The first two hives we checked were near the blackberry field. There were four colonies at this location, but we were only checking the two hives that she had recently re-queened. Re-queening a hive can often make the colony stronger and more docile. The first hive had two supers atop the brood box. (Each super contains about 10 frames on which the bees build combs for laying eggs and storing honey. They can way as much as 70lbs when full. The brood box is always on the bottom because it is larger and this is primarily where egg laying and queen preening happens.) The top super at hive one contained honey storage, and we found the new queen in the second super. We were able to see that she was laying eggs and the colony appeared to be healthy. At this hive I learned how to differentiate the three types of bees within a colony-queen, workers, drones-visually and in order to become more comfortable with the bees I was told to pick up one of the drones. Believe it or not, this is the part you actually want to read so you can make fun of me later. This is not verbatim, but the conversation went something like this:

T: Whenever you pick up a bee, you want to grab it by it's thorax.
Me: You can pick up a bee?!
T: Of course. It doesn't hurt them if you're gentle. Go ahead and grab one of the drones. It'll help you feel more comfortable with the bees.

This took me several tries because a) it feels weird and it seems mean to pick something up by its head, and b) I was afraid I would hurt or kill the bee-this turned out to be so far from the what the bee actually experienced.

T: Go on. Drones don't have stingers.
Me: (I finally pick one up) That's kind of awesome.

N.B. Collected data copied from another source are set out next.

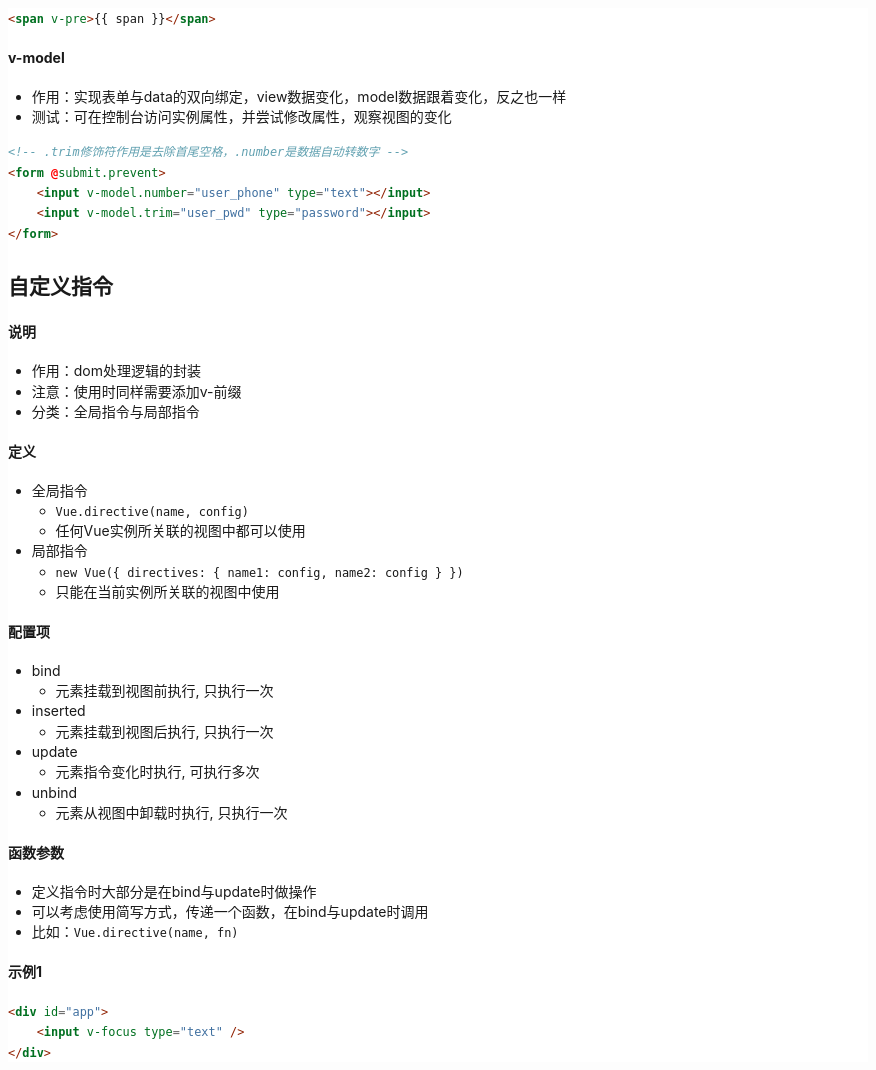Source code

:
 ```html
<span v-pre>{{ span }}</span>
```

#### v-model
- 作用：实现表单与data的双向绑定，view数据变化，model数据跟着变化，反之也一样
- 测试：可在控制台访问实例属性，并尝试修改属性，观察视图的变化

```html
<!-- .trim修饰符作用是去除首尾空格，.number是数据自动转数字 -->
<form @submit.prevent>
	<input v-model.number="user_phone" type="text"></input>
	<input v-model.trim="user_pwd" type="password"></input>
</form>
```

## 自定义指令

#### 说明
- 作用：dom处理逻辑的封装
- 注意：使用时同样需要添加v-前缀
- 分类：全局指令与局部指令

#### 定义
- 全局指令
    + `Vue.directive(name, config)`
    + 任何Vue实例所关联的视图中都可以使用
- 局部指令
    + `new Vue({ directives: { name1: config, name2: config } })`
    + 只能在当前实例所关联的视图中使用

#### 配置项
- bind
    + 元素挂载到视图前执行, 只执行一次
- inserted
    + 元素挂载到视图后执行, 只执行一次
- update
    + 元素指令变化时执行, 可执行多次
- unbind
    + 元素从视图中卸载时执行, 只执行一次

#### 函数参数
- 定义指令时大部分是在bind与update时做操作
- 可以考虑使用简写方式，传递一个函数，在bind与update时调用
- 比如：`Vue.directive(name, fn)`

#### 示例1

```html
<div id="app">
	<input v-focus type="text" />
</div>
```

What now?
T: Set it in your hand, let it walk around.

This didn't work so well because when I put the bee down it flew off, but I wasn't absolutely sure I wanted it wandering around on me anyway because...

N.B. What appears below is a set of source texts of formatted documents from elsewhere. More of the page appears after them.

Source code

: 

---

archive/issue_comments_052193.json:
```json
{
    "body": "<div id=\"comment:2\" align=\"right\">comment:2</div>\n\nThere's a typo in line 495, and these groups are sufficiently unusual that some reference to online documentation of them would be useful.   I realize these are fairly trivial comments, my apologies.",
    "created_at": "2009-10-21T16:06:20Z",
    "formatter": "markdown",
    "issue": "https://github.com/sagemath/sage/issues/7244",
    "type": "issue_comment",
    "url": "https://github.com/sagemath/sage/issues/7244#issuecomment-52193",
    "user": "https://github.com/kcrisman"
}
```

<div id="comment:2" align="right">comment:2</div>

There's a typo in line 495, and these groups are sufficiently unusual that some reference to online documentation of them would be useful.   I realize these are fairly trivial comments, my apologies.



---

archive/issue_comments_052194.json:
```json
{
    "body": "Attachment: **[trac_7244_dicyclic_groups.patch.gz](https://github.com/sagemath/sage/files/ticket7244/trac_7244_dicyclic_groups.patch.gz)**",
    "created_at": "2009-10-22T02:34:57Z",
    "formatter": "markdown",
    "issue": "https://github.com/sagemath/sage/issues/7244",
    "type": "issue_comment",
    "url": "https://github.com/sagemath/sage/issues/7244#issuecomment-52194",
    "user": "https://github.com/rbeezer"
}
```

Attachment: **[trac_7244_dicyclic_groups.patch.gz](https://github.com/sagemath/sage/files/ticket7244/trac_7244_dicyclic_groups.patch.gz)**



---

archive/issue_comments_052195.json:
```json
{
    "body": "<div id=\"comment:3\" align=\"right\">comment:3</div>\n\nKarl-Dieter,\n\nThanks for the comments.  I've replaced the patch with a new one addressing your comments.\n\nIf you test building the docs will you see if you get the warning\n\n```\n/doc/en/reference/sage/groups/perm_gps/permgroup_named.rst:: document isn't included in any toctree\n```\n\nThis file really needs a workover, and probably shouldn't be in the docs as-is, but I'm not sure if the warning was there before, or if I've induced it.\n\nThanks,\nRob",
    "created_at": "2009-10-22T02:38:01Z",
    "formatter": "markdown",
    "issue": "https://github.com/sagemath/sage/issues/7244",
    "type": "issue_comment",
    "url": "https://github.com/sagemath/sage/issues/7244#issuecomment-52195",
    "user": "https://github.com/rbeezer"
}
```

Me: So, so it had some, like, white stuff on it's butt. Is that like bee poop?
T: Mmm. No. It probably ejaculated when you picked it up. That's where it's penis is.
Me: *horrified stare* ....um...okay...that's...uhhhhh....ewww

And that, my friends, was probably the most interesting and oddly foul part of my first beekeeping experience. Feel free to stop reading now-unless you want to keep reading, I won't stop you-because the rest of this post is simply a record of the rest of the day.

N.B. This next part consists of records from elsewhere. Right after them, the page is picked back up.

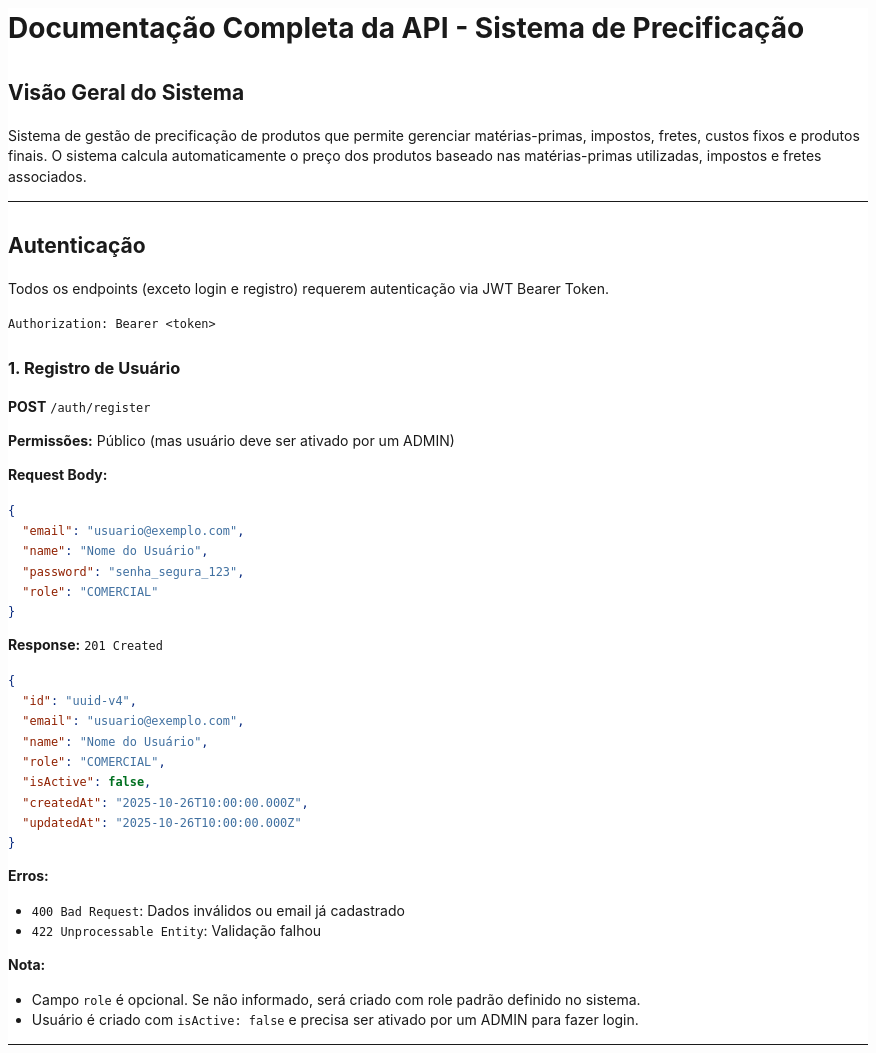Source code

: # Documentação Completa da API - Sistema de Precificação

## Visão Geral do Sistema

Sistema de gestão de precificação de produtos que permite gerenciar matérias-primas, impostos, fretes, custos fixos e produtos finais. O sistema calcula automaticamente o preço dos produtos baseado nas matérias-primas utilizadas, impostos e fretes associados.

---

## Autenticação

Todos os endpoints (exceto login e registro) requerem autenticação via JWT Bearer Token.

```
Authorization: Bearer <token>
```

### 1. Registro de Usuário

**POST** `/auth/register`

**Permissões:** Público (mas usuário deve ser ativado por um ADMIN)

**Request Body:**
```json
{
  "email": "usuario@exemplo.com",
  "name": "Nome do Usuário",
  "password": "senha_segura_123",
  "role": "COMERCIAL"
}
```

**Response:** `201 Created`
```json
{
  "id": "uuid-v4",
  "email": "usuario@exemplo.com",
  "name": "Nome do Usuário",
  "role": "COMERCIAL",
  "isActive": false,
  "createdAt": "2025-10-26T10:00:00.000Z",
  "updatedAt": "2025-10-26T10:00:00.000Z"
}
```

**Erros:**
- `400 Bad Request`: Dados inválidos ou email já cadastrado
- `422 Unprocessable Entity`: Validação falhou

**Nota:** 
- Campo `role` é opcional. Se não informado, será criado com role padrão definido no sistema.
- Usuário é criado com `isActive: false` e precisa ser ativado por um ADMIN para fazer login.

---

The second hive had three supers on the brood box. We didn't find the queen until we got to the third super and we went ahead and checked the brood box as well. The colony was adjusting well to the new queen, she was laying and everything appeared to be fine. I put frames back into the supers as they were taken off and I was a little overly cautious in my frame-replacing activities which made me pretty dang slow.

The third hive was on the other side of the farm by the clover field. It was small, only one super. Upon opening the hive we saw some maggots which were feeding on the pollen Tammy had put in the hive to supplement the bees' food intake. That was pretty nasty. She tried to get them all out, but they were wiley and disgusting. This hive was created when one of the others had gotten too big and was about to swarm. Since it was new, Tammy had to reuse some older frames that weren't in the best of condition and the workers had not been cleaning or rebuilding as quickly as she had hoped. We saw a lot of drone brood, but not very many worker brood cells which may have been due to the lack of clean cells in the frames. The queen was trying to lay eggs, but was having a difficult time because of the older frames. If this colony doesn't show improvement it may have to be combined with another, stronger colony if it is going to survive.